According to its frame number, it was built sometime between 1930-33.
I will sell it (make an offer, you never know  ), but I really want a project bike with a 18"-21" frame. Doesn't necessarily have to be old, but it has to be interesting. I like fixing old bikes up, what can I say? 
Here's a photo:


----------



## Dave5N (17 Jan 2009)

Your dad used to race one of them?


----------



## chris667 (17 Jan 2009)

Alas, no.

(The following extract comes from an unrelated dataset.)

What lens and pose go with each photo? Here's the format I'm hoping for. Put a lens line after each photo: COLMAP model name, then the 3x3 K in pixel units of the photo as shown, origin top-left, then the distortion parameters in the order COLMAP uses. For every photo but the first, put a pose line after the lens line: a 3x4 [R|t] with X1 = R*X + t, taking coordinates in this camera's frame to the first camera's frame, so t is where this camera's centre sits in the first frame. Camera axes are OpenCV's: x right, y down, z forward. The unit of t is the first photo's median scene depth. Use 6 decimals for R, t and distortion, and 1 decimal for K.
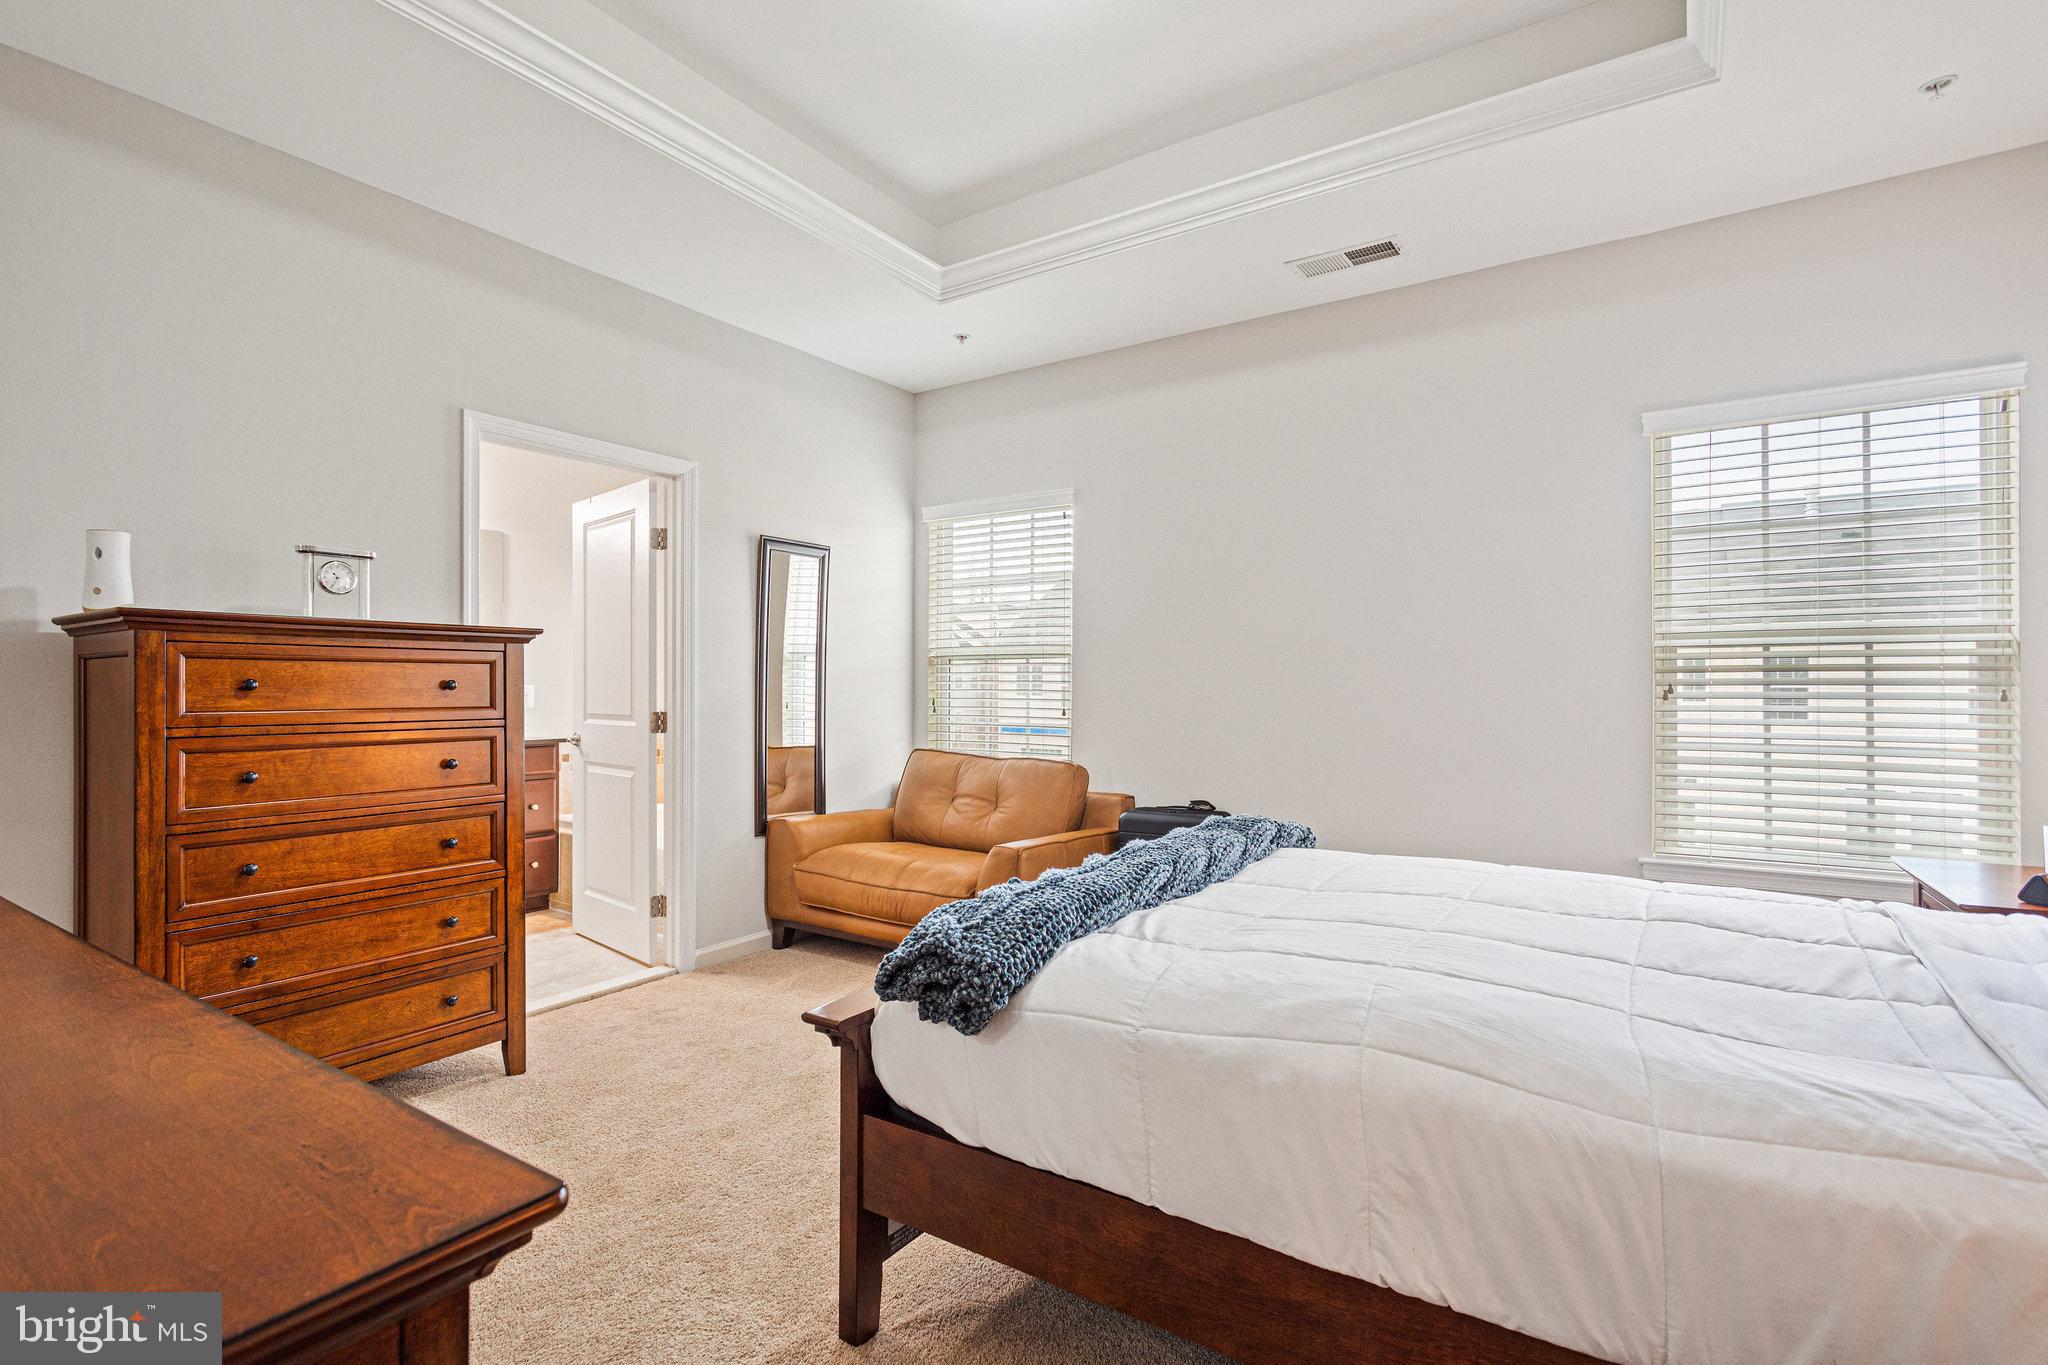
lens RADIAL K [[985.5, 0, 1038.2], [0, 985.5, 687.9], [0, 0, 1]] dist [0.000516, 0.002304]
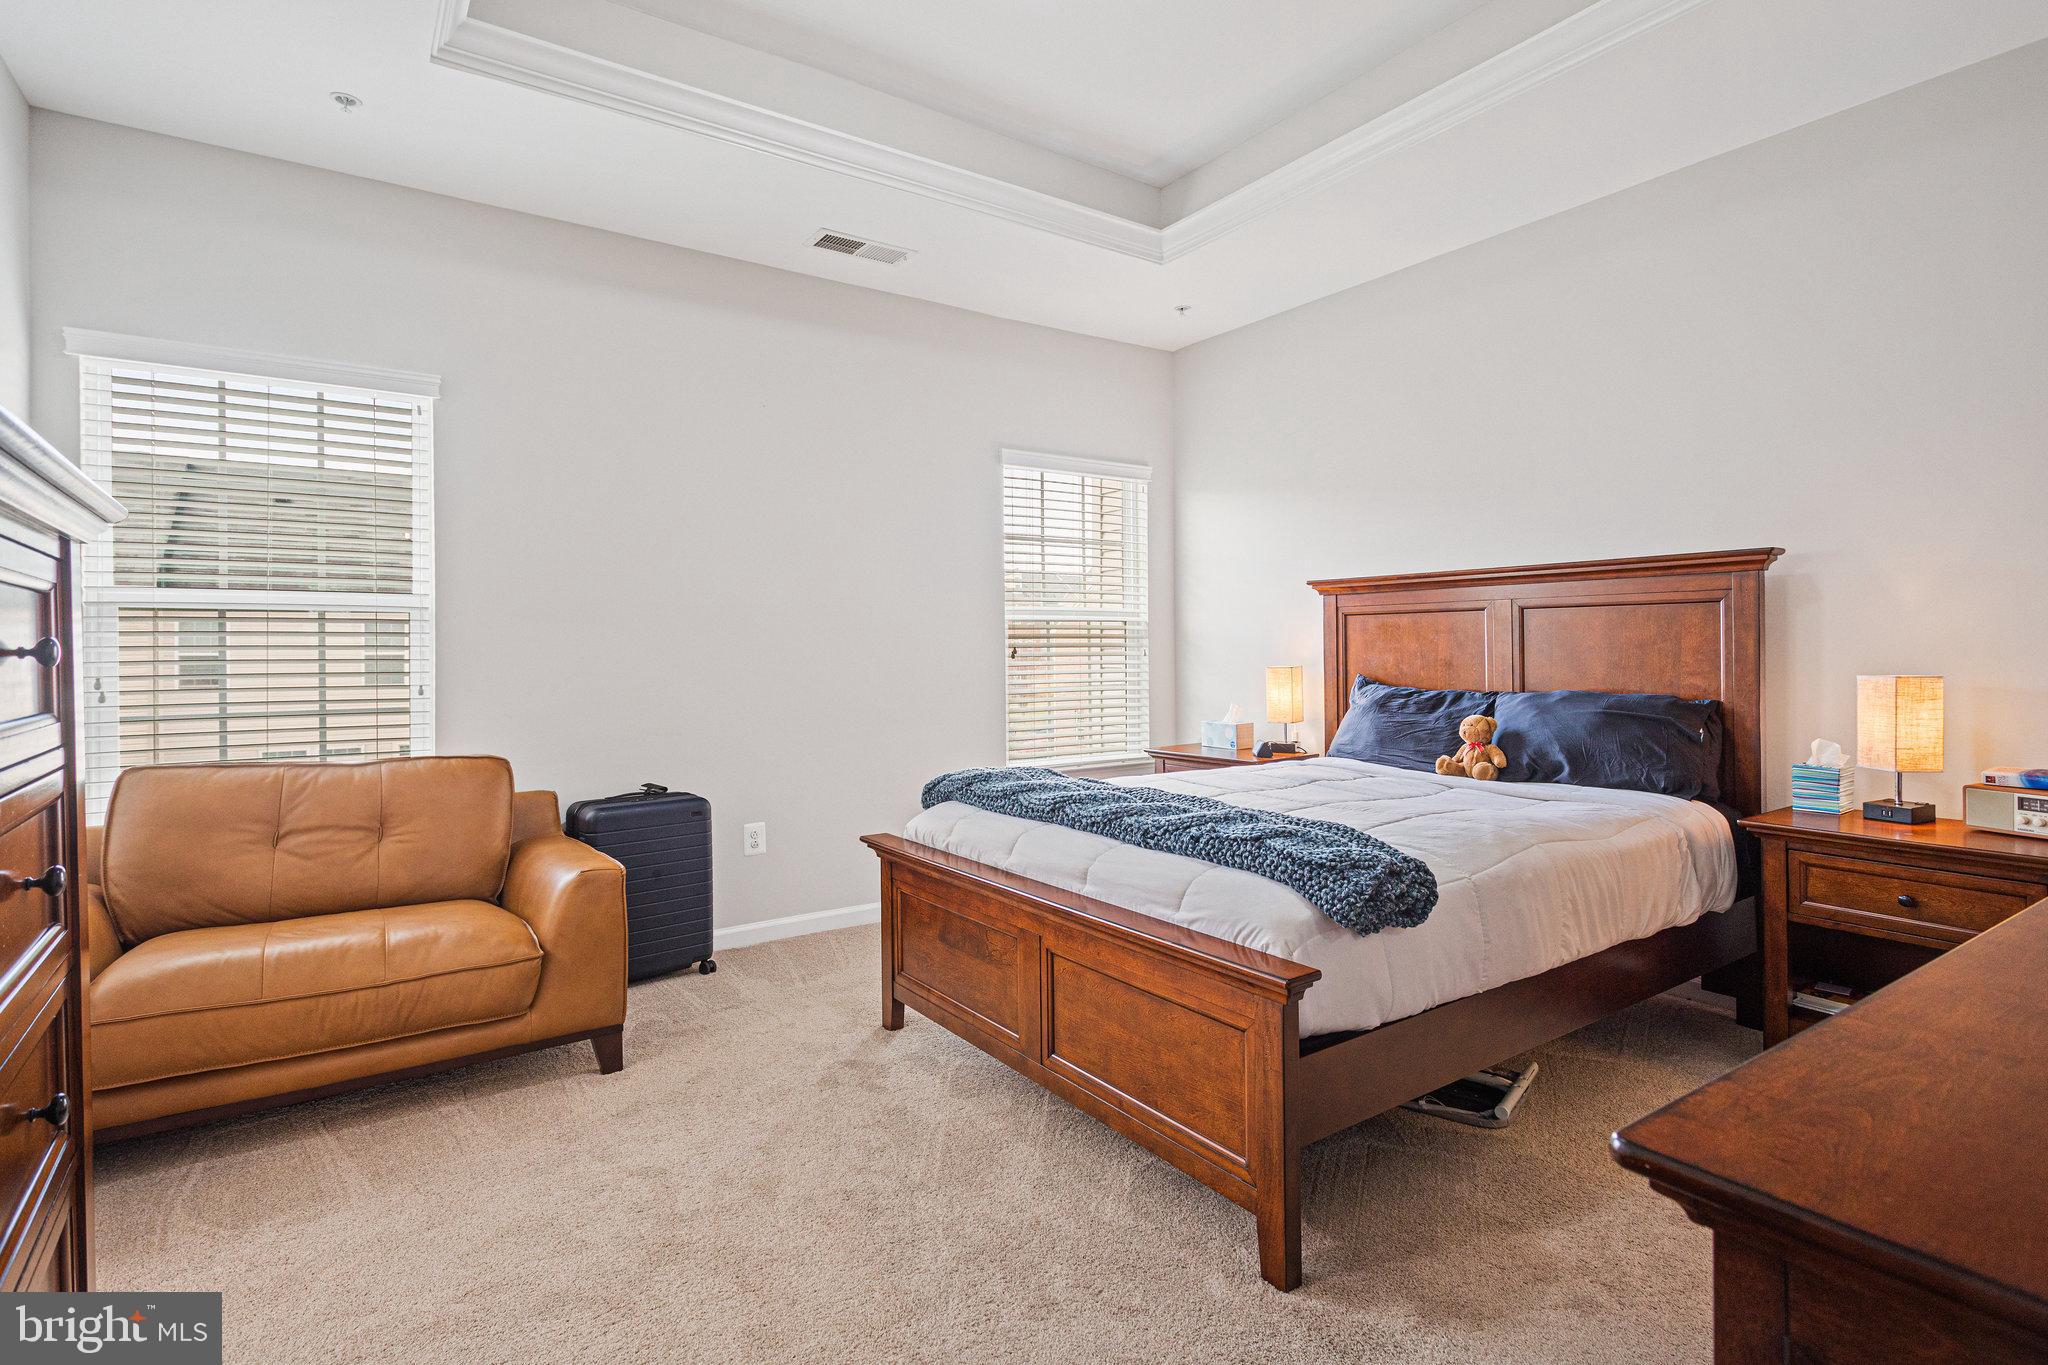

I'm the first in my family who appreciated cycling.
He had an old 10 speed racer, made up from an old frame he found dumped in a garden, but he didn't really use it.
Sitting on it reminds me of trying to ride a bike that's much too big for me.


----------



## Hilldodger (17 Jan 2009)

Chris, you have pm


----------



## chris667 (17 Jan 2009)

I'm near Reading, if anyone wants to come and have a look...


----------



## George W B (13 Feb 2009)

Do you still have the bike ?


----------



## chris667 (13 Feb 2009)

Afraid not. Hilldodger's friend has it now, and I have a Raleigh Clubman!


----------